Tony Blair has dominated British politics. Over a dozen years he made the Labour party electable and the Conservative Party unelectable. In 1997 he effectively ended John Major’s political career; at the 2001 election he crushed the able William Hague; and in 2005 forced Michael Howard so far onto the back foot that the respected former Home Secretary struck few telling blows. It has been Blair’s decade; all of politics has pivoted on him.
This domination has changed the language of politics too. Since Churchill, no other Prime Minister has orated with Mr Blair’s fluency and none before him publicly conversed with such style.
With three large majorities, a consequently emasculated Parliament and – for 10 years at least – a largely supine Labour Party, Mr Blair could have done what he wanted.
Yet, his current preoccupation with justifying his legacy suggests that the case doesn’t make itself. His doubts about how he will be remembered are understandable given that every poll shows profound public disenchantment.
Most commentators will attribute the Prime Minister’s failure to fulfil his potential to one policy, one act – the decision to go to war in Iraq. The case is persuasive enough; from a dossier sufficiently dodgy to persuade us of the case for the war to the elusive exit strategy, the Government’s Iraq policy has absorbed the Prime Minister as persistently as it has eroded popular faith in him and all his works. But despite the plausibility of the case made by those who blame Iraq for Blair’s decline, for me, it is far from being the whole story.
To start with, I am not convinced that Labour ever really took to Tony Blair. His Anglo-Catholicism must sit uneasily with a party which was once said to owe as much to Methodism as to Marx, and his increasingly assertive Atlanticism certainly grates with old Labour socialists and EU enthusiasts.
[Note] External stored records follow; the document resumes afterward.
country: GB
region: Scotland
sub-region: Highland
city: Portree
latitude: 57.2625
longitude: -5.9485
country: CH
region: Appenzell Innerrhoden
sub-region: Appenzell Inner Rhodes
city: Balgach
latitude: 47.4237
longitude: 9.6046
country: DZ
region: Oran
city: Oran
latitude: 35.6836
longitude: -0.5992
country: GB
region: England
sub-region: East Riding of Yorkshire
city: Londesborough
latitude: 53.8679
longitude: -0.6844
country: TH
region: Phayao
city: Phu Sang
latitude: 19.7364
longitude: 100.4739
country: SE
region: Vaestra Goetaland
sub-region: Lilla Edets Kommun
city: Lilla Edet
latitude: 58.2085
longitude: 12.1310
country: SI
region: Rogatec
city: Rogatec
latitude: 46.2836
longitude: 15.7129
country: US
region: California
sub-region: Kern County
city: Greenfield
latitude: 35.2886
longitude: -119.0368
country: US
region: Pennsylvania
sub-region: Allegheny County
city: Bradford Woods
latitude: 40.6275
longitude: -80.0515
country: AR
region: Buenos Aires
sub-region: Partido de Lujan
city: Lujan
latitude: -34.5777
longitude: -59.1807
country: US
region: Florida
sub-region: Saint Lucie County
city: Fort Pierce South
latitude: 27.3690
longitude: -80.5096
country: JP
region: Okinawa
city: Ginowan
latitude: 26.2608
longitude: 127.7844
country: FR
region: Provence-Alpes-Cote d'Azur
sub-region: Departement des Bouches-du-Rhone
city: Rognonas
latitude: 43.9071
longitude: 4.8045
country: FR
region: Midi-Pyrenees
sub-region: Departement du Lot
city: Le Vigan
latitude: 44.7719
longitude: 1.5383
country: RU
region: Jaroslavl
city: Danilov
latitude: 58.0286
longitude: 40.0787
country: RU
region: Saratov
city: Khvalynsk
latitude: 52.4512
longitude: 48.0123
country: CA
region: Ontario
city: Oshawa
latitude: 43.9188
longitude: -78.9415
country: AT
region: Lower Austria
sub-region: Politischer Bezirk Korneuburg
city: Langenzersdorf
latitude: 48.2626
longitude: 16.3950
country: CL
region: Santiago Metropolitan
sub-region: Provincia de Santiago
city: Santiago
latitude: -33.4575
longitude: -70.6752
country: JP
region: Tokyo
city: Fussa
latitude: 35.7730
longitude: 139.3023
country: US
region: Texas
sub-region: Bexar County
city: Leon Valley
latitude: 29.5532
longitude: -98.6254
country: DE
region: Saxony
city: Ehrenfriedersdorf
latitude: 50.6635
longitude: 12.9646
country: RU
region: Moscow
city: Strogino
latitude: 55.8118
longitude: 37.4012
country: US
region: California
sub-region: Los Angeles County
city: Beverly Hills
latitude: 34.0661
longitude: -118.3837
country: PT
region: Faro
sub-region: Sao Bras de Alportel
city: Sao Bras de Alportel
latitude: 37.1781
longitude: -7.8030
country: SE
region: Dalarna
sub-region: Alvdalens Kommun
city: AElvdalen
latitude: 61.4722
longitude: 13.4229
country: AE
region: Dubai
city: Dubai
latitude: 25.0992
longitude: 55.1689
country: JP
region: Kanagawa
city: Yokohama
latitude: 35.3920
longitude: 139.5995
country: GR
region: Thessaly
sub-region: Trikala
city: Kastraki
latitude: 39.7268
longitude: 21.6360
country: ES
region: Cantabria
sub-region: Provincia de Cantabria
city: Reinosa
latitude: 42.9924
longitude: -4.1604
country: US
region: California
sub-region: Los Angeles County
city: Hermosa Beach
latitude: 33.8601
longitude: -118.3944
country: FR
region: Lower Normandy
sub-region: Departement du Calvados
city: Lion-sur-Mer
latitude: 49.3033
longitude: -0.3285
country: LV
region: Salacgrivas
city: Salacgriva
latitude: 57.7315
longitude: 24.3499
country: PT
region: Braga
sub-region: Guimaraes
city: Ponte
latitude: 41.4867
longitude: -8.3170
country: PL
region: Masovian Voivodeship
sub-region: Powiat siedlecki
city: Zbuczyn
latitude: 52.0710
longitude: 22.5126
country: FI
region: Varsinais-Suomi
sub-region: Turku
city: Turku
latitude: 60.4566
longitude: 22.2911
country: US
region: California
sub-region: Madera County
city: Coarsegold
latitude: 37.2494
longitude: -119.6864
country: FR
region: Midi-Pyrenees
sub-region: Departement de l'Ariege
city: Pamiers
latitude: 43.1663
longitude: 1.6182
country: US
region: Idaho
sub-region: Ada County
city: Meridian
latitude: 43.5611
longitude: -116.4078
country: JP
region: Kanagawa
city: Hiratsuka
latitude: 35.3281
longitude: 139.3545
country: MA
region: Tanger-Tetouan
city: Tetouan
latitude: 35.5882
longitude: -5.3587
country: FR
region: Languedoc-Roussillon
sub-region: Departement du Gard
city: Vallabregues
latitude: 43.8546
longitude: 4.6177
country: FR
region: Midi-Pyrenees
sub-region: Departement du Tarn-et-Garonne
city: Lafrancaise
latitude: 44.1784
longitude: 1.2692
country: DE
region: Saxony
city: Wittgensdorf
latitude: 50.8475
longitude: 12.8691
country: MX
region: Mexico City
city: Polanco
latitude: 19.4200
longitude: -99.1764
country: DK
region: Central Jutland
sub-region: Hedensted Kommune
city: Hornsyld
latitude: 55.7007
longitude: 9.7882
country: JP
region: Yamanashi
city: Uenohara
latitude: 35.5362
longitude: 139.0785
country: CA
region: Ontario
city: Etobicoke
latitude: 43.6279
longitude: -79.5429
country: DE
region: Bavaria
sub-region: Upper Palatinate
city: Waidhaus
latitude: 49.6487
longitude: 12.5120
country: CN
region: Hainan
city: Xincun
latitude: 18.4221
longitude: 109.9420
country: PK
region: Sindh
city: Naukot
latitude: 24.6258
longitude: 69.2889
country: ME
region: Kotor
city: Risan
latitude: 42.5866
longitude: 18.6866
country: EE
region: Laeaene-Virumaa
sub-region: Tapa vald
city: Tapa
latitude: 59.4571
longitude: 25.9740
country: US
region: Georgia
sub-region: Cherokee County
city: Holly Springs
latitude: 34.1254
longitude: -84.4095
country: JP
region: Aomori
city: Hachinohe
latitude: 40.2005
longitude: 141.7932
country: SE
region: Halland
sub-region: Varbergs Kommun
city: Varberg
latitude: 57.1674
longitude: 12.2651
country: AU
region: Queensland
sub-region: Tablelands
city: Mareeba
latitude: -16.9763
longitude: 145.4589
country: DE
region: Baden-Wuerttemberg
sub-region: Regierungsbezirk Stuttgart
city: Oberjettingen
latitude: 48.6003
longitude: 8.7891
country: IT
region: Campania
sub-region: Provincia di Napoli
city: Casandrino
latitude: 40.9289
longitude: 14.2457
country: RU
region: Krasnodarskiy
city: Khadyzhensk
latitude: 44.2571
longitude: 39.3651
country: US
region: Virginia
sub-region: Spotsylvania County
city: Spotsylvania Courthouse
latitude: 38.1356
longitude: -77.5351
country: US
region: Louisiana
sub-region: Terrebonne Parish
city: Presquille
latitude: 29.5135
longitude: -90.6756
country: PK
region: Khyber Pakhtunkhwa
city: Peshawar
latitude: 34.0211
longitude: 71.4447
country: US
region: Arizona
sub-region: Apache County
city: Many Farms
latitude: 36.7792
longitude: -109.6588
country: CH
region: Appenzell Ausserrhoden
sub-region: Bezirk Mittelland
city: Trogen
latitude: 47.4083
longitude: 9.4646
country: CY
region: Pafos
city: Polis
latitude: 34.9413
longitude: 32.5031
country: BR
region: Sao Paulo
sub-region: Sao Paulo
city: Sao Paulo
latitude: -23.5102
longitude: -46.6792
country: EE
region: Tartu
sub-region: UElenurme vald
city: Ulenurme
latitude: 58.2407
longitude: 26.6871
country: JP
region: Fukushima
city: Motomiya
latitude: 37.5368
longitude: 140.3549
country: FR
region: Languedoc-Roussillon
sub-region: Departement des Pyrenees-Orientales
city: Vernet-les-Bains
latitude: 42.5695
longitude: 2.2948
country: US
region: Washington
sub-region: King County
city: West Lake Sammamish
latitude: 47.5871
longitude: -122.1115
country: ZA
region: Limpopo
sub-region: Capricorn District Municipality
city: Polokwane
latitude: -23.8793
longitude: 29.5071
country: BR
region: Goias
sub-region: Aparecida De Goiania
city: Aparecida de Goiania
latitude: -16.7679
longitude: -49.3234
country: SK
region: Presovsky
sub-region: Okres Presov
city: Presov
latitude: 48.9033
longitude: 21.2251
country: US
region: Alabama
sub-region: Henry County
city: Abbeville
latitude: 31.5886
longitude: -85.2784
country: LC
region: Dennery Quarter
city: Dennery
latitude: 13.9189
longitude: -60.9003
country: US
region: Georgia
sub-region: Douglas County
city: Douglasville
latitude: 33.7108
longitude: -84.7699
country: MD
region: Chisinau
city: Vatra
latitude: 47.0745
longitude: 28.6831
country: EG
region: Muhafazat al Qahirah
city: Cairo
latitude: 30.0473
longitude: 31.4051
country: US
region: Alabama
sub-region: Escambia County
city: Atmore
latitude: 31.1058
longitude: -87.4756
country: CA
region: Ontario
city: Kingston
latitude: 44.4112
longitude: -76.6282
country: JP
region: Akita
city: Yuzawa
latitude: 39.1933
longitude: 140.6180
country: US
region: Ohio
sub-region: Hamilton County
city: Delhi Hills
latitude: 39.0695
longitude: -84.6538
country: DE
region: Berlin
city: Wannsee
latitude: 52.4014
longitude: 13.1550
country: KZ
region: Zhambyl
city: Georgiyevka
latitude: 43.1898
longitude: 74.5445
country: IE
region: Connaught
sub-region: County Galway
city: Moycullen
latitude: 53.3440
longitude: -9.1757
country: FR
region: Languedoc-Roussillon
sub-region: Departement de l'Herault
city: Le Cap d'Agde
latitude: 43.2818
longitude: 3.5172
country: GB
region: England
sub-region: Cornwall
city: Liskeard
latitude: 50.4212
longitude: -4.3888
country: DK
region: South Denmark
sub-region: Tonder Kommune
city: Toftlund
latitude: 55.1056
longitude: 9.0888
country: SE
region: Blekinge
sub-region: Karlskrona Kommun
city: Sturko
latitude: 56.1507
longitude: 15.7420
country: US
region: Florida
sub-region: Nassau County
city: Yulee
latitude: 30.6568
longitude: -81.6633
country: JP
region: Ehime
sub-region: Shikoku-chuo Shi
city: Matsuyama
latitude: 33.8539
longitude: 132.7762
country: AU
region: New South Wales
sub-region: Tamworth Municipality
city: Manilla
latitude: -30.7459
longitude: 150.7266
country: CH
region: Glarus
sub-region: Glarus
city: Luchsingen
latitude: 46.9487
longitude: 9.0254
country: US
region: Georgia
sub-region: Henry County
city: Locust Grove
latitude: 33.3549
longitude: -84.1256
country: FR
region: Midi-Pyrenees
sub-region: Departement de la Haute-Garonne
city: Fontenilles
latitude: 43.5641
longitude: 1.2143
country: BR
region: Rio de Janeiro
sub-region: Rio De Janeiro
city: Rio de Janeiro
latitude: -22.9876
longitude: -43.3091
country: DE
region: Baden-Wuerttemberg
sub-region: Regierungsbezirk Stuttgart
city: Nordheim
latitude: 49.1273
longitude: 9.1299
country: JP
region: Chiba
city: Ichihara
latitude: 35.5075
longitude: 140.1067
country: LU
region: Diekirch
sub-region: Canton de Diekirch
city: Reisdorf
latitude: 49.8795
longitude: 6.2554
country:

His background, manner and meter are, plainly, not of the Labour mould and how galling it must be to Labourites that it is this difference from them which explains his electoral appeal.
Yet, there is still a more fundamental reason for Tony Blair’s fall. In his remarkably defensive resignation speech the PM tacitly admitted that in his beginning was his end. The character of his 1997 victory raised expectations so high (“too high” he said) that they proved impossible to meet. Things don’t only get better; as circumstances change some things worsen. The higher hopes are raised the further they have to fall. Take Mr Blair’s foolish pledge that his administration would be “purer than pure”. Surely he knew that no such government exists this side of the Kingdom of God!
Hype and spin, the defining characteristics of New Labour, of which – by the way – Gordon Brown was joint-architect, sowed the seeds of bitter popular disappointment. As the government made mistakes, the electorate first felt cheated and then angry. And – as Mr Blair said of a different government in 1997 – people know when “enough is enough”.